» EXERCISE BRIEF
Whenever a line in the entries below contains "mercados", copy that line.

» Stored data entries
==============================

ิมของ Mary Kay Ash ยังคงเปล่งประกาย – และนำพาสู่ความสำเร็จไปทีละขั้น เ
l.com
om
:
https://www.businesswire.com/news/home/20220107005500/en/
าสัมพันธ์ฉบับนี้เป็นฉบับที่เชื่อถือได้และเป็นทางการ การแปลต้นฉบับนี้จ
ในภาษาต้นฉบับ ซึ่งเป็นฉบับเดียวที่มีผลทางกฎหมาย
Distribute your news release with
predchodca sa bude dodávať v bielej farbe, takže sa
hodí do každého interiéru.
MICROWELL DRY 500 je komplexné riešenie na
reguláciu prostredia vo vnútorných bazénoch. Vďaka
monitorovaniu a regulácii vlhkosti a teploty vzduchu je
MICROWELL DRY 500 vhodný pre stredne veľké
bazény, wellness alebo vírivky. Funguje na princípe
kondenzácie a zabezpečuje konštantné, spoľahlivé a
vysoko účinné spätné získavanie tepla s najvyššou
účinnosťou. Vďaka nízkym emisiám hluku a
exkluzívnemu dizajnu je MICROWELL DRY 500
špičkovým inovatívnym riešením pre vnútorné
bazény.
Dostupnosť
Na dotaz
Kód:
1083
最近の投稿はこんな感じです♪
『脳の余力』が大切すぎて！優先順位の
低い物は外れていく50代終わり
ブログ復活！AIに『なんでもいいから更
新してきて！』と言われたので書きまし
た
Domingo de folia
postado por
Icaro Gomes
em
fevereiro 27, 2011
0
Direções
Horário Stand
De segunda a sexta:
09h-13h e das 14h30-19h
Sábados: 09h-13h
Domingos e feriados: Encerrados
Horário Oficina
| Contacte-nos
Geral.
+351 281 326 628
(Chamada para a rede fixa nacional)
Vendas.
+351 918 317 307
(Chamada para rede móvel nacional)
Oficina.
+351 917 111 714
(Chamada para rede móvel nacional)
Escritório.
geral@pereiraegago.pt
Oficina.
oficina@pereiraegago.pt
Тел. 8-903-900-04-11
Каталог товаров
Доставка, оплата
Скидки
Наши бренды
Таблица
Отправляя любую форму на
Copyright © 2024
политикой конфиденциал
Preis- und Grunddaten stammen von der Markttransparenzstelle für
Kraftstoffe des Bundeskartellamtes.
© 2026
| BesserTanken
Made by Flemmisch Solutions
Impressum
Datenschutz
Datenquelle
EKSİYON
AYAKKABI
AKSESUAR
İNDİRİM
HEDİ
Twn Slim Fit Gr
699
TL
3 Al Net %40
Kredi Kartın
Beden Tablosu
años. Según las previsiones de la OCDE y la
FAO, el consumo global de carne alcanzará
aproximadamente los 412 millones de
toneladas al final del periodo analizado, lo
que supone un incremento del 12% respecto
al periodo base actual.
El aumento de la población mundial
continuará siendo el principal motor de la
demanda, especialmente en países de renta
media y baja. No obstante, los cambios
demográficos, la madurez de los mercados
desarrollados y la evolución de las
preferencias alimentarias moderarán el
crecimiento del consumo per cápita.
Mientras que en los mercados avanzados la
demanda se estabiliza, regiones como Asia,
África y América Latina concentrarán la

==============================

» SOLUTION FOR THIS TASK
demográficos, la madurez de los mercados
Mientras que en los mercados avanzados la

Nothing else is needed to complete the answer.